TASK A: From the essay on death in popular culture below, list every TV show or film franchise it names.

Death in popular culture is meaningless. There’s too much death and not enough. More than ever, TV shows and films are obsessed with the omnipresence of death, but blind to death having any meaning. “Why is no-one allowed die?” (e.g. the Marvel films) or “Why must everyone be killed off for shock value?” (e.g. Game of Thrones) seem like not only distinct but contradictory problems, but they’re two sides of the same coin: anybody might die – but probably not anybody you care about, and if it is, they’ll come back to life in the end.
The first show to really break my heart was Doctor Who. The Doctor Who I loved was made under Russell T. Davies’s reign as showrunner, when Christopher Eccleston and then David Tennant played the Doctor, when the show was very silly and often flat-out bad (the aliens that were just lumps of fat come to mind), but it could make me cry at the drop of a hat. Sometimes I convince myself that I just grew out of Doctor Who and wouldn’t like any of it now, but there are moments from that era of the show that I still think about regularly – that still make my heart clench to think about: from the Doctor saying goodbye to Rose, to the expression on Christopher Eccleston’s face when the “last” Dalek says, “You would make a good Dalek.”
The showrunner who took over from Davies was Steven Moffat, who also made BBC’s Sherlock. I had a lot of problems with Moffat’s tenure in Doctor Who – he’s a great episode writer and a terrible showrunner, because he seems to think running a show is about going to stupid lengths to maintain continuity and look clever rather than developing characters – although I’m not angry about it anymore. But Moffat’s Doctor Who was the first place I recognised a problem that I see more and more in film and TV: an intense, unexamined anxiety around death.

EXERCISE INPUT:
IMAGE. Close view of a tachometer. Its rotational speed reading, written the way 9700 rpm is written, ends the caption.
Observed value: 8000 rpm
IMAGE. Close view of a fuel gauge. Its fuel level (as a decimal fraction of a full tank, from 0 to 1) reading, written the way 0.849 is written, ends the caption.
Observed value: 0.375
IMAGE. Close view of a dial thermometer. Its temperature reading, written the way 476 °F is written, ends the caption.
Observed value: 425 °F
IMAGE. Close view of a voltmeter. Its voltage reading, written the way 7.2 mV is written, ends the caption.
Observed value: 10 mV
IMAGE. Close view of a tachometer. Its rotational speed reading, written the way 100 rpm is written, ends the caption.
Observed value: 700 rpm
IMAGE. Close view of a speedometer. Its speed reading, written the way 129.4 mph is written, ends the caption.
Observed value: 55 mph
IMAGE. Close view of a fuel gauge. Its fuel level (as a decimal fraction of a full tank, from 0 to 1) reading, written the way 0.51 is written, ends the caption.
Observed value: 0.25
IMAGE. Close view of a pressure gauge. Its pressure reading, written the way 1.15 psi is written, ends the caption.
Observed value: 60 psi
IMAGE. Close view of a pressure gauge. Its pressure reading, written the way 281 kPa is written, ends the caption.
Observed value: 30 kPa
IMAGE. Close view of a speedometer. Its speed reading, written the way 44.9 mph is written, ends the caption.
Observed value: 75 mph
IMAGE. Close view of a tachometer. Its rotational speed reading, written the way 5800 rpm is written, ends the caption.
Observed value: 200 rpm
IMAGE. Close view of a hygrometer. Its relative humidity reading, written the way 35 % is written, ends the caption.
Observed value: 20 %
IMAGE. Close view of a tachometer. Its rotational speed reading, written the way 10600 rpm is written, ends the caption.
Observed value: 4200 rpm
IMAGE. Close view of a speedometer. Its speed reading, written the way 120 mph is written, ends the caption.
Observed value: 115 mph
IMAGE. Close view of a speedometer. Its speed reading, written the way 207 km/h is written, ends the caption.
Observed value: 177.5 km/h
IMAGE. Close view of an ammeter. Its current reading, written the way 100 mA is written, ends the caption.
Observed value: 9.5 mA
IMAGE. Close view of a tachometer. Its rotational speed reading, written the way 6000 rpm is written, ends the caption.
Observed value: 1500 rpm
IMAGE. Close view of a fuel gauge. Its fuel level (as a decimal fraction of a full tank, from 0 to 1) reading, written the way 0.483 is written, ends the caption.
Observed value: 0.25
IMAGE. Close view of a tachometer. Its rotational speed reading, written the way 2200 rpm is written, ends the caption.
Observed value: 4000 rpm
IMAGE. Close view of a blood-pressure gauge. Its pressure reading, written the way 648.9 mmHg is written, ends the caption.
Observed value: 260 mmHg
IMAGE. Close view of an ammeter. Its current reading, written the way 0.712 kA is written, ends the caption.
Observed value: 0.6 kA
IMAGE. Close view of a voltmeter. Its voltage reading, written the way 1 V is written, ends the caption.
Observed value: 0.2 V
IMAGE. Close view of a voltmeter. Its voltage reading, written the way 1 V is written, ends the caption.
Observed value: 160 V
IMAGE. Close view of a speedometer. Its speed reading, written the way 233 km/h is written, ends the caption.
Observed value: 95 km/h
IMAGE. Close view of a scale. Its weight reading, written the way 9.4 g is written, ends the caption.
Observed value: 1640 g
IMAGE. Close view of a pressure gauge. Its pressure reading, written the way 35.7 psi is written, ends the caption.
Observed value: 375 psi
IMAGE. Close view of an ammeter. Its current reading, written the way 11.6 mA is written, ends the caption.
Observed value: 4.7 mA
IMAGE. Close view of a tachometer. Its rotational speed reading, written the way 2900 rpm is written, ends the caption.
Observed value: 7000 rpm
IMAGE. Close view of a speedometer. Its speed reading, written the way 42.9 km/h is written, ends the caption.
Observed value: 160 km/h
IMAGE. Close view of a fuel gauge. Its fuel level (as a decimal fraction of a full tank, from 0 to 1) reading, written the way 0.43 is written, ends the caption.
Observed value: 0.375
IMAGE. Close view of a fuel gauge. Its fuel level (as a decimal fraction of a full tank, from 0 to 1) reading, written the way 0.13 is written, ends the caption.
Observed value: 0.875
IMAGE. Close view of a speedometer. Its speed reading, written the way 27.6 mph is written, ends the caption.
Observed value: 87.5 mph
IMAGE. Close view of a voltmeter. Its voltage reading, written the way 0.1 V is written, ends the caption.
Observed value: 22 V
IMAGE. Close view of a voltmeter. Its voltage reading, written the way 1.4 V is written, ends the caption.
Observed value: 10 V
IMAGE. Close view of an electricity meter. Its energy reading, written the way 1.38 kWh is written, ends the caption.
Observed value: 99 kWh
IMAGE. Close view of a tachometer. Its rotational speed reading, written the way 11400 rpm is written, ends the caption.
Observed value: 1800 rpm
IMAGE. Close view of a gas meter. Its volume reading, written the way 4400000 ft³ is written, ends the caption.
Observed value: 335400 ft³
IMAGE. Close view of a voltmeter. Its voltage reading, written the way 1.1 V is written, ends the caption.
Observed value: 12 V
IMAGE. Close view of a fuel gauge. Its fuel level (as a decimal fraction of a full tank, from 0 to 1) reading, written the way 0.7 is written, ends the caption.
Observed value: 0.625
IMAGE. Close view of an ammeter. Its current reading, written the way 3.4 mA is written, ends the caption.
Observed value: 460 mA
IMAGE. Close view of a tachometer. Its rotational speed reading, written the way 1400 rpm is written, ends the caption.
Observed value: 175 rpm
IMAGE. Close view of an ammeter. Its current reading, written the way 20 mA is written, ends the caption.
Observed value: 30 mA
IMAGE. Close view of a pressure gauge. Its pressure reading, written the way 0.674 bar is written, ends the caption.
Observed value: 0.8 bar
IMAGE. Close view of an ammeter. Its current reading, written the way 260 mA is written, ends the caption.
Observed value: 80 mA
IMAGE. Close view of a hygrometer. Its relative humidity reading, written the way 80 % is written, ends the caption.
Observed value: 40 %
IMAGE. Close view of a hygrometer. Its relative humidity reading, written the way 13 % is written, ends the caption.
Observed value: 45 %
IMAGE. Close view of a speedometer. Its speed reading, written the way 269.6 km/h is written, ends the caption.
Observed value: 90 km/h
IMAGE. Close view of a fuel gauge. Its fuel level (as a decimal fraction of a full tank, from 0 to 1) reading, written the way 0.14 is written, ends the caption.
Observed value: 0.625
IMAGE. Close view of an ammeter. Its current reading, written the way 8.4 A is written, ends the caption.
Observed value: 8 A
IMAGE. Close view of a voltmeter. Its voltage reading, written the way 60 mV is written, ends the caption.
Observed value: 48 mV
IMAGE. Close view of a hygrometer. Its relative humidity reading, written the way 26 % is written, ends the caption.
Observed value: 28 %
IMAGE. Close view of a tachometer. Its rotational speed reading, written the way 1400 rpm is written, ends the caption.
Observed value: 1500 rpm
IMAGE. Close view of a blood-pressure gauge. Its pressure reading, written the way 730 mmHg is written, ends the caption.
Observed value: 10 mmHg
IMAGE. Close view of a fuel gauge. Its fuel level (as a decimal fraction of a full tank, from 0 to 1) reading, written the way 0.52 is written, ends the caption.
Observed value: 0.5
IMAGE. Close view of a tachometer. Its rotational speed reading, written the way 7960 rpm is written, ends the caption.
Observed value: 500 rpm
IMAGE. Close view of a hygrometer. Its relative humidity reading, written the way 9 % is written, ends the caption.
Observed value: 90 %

TASK B: Gather every line of the rows above that includes the word "humidity".

EXPECTED OUTPUT A:
- The Marvel films
- Game of Thrones
- Doctor Who
- Sherlock

EXPECTED OUTPUT B:
IMAGE. Close view of a hygrometer. Its relative humidity reading, written the way 35 % is written, ends the caption.
IMAGE. Close view of a hygrometer. Its relative humidity reading, written the way 80 % is written, ends the caption.
IMAGE. Close view of a hygrometer. Its relative humidity reading, written the way 13 % is written, ends the caption.
IMAGE. Close view of a hygrometer. Its relative humidity reading, written the way 26 % is written, ends the caption.
IMAGE. Close view of a hygrometer. Its relative humidity reading, written the way 9 % is written, ends the caption.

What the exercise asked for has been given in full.